## EXERCISE REQUIREMENTS:
[1] In the image sensor array text, what material is spacer 42 made from?
[2] Quote the image sensor array text from "Transparent cover 22" up to and including "u.v. curable resin.".
[3] In the image sensor array text, list every part that carries a reference numeral in the paragraph beginning "Transparent cover 22 is mounted".

Although tiles 12 have been described herein as having a metal support 15 
and ceramic plates 30 and 40 mounted thereon, it will be apparent to those 
skilled in the art that tile 12 could be made from a single piece of 
ceramic or other material. Further, plate 30 could be a metal plate with a 
ceramic coating, and plate 40 could be a metal plate or a metal plate 
having a ceramic coating. 
Tiles 12 are assembled onto the base plate 14 using stop 16 as a first 
reference point. The tiles 12 form an interlocking pattern, as shown in 
FIG. 1, and the overlap of the image sensors 20 is controlled by the 
position of the image sensor 20 on the tile 12 and by the outside 
dimensions of the tiles. Stop 18 serves as a second reference point for 
the tiles 12 in array 10. The tiles 12 are secured to base plate 14 by 
means of a soluble adhesive or a mechanical means (not shown). The edge 
connectors 36 are positioned away from the base plate 14 to provide easy 
access for mounting and dismounting the the array 10. As shown in FIG. 1, 
alternate tiles 12 are rotated 180.degree. in plane with respect to the 
remainder of the tiles, and as a result, the edge connectors 36 from 
adjacent tiles 12 extend from opposite sides of the array 10. 
Transparent cover 22 is mounted over the image sensors 20 to provide 
protection for the image sensors from dust and debris and to keep the 
delicate wire bonds from being damaged. Cover 22 can be made from glass, 
quartz, or other transparent material. The cover 22 is mounted on a 
supporting spacer 42. The spacer 42 is made from aluminum and has a black 
anodized surface which prevents the scattering of light and helps to 
electrically insulate the spacer 42. Spacer 42 is cemented to tiles 12 by 
a silicon resin, and the cover 22 is attached to the top of the spacer 42, 
using a u.v. curable resin. 
The present invention can be used for both monochrome and color arrays. In 
one exemplary device, the array is approximately 10 inches (25.4 cm) long 
and is used to scan a page-sized document without the use of 
demagnification optics. Array 10 can be made without exposing the image 
sensor 20 to temperatures in excess of 100.degree. C., and thus, the 
invention is particularly suitable for use in making color arrays which 
can be damaged by high process temperatures. 
The invention has been described in detail with particular reference to a 
preferred embodiment thereof, but it will be understood that variations 
and modifications can be effected within the spirit and scope of the 
invention.

(Records from a dataset)
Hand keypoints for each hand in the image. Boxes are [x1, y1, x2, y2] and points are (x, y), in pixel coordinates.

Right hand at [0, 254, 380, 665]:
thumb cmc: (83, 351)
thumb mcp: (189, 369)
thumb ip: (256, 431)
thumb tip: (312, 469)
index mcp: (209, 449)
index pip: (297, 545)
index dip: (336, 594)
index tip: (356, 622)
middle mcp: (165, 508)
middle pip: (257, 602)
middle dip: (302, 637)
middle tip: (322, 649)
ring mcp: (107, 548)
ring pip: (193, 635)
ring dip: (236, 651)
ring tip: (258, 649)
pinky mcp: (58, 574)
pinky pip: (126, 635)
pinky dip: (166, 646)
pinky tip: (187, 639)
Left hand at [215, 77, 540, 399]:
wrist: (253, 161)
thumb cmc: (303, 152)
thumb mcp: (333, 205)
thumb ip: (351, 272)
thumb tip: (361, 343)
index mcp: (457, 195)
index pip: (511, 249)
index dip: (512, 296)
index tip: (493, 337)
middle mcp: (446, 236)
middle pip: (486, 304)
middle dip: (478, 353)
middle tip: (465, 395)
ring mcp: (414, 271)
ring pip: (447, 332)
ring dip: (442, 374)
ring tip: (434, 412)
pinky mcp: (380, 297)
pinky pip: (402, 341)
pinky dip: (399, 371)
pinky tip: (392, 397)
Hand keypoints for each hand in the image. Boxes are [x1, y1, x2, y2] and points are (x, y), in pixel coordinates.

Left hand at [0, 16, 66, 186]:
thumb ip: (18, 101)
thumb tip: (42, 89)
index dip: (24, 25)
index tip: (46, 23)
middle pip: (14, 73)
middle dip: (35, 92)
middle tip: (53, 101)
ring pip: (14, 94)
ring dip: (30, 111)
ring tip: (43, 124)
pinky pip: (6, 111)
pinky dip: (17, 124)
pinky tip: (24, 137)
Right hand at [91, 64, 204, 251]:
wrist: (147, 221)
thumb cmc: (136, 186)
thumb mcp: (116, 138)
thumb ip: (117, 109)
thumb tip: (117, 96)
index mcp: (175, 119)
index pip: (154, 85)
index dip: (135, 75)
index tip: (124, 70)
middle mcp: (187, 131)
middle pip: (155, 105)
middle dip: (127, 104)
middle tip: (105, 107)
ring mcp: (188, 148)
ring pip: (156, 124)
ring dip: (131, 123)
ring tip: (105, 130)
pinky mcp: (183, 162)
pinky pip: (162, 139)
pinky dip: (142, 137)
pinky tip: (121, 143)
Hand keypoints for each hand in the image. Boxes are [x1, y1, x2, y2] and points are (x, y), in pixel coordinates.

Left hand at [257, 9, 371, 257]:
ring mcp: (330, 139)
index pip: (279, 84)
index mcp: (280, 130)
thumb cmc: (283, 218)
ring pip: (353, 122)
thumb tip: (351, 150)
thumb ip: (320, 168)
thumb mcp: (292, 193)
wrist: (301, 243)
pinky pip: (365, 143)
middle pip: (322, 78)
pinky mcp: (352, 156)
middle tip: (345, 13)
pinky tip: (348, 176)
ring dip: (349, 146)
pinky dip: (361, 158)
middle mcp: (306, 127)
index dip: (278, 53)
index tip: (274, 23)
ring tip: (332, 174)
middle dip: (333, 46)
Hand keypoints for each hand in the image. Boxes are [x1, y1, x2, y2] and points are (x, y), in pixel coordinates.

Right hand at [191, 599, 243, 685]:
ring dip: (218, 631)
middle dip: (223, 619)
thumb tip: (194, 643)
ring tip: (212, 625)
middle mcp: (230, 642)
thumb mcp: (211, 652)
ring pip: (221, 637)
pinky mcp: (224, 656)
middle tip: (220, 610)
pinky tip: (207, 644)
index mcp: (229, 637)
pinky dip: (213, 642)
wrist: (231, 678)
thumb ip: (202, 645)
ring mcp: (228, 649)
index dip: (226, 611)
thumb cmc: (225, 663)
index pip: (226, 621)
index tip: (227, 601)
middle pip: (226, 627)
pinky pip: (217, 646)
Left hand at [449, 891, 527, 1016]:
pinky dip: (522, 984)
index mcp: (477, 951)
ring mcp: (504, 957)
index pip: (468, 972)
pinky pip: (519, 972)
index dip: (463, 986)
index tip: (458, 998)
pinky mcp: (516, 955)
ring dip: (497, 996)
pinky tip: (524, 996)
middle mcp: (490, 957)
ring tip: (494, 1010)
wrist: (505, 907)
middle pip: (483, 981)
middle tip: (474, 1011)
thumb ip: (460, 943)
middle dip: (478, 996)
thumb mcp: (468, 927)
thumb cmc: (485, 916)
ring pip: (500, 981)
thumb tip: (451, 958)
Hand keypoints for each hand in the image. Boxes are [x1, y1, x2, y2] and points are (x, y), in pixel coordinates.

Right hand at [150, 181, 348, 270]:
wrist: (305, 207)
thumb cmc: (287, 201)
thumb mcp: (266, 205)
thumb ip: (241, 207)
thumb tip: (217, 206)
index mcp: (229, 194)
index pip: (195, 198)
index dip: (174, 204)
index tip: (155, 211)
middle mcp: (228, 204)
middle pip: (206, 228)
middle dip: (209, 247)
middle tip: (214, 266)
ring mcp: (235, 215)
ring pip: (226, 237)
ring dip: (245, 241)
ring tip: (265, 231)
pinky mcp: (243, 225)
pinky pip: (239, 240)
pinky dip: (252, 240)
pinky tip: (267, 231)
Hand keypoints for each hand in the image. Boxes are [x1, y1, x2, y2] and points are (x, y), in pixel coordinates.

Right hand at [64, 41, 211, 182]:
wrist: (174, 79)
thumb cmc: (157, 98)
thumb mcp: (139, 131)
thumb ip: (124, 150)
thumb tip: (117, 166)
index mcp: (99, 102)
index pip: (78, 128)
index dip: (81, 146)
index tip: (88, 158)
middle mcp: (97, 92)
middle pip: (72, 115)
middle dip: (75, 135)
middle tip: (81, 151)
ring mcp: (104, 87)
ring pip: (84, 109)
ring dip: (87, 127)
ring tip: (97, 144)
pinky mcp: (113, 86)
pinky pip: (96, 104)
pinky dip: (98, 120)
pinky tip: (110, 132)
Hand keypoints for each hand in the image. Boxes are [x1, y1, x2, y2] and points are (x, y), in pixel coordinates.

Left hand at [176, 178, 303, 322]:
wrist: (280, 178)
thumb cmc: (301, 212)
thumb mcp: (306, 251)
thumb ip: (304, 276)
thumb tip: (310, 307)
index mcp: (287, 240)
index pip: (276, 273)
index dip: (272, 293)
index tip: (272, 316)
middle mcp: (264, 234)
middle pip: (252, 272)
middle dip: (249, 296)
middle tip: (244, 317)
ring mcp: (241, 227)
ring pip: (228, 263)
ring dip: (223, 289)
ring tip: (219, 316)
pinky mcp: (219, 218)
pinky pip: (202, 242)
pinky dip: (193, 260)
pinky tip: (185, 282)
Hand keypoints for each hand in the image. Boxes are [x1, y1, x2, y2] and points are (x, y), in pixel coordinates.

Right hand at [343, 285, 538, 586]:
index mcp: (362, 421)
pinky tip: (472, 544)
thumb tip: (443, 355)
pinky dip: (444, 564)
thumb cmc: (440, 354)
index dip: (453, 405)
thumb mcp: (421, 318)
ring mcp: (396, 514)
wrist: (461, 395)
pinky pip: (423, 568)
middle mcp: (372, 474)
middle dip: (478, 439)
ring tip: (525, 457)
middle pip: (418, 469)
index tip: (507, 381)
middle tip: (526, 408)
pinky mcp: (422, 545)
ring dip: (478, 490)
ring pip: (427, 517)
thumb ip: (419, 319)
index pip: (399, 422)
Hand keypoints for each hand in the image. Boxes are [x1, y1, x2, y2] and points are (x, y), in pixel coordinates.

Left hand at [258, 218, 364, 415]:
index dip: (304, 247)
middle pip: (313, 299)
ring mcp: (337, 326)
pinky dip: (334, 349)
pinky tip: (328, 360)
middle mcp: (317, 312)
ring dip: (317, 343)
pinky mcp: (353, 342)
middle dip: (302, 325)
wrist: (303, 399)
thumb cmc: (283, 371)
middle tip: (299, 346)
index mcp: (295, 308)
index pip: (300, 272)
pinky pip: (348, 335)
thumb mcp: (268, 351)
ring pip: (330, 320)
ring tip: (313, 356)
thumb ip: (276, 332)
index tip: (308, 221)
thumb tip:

## ANSWERS TO EACH TASK:
[1] Aluminum

[2]
Transparent cover 22 is mounted over the image sensors 20 to provide 
protection for the image sensors from dust and debris and to keep the 
delicate wire bonds from being damaged. Cover 22 can be made from glass, 
quartz, or other transparent material. The cover 22 is mounted on a 
supporting spacer 42. The spacer 42 is made from aluminum and has a black 
anodized surface which prevents the scattering of light and helps to 
electrically insulate the spacer 42. Spacer 42 is cemented to tiles 12 by 
a silicon resin, and the cover 22 is attached to the top of the spacer 42, 
using a u.v. curable resin.

[3] transparent cover 22, image sensors 20, supporting spacer 42, tiles 12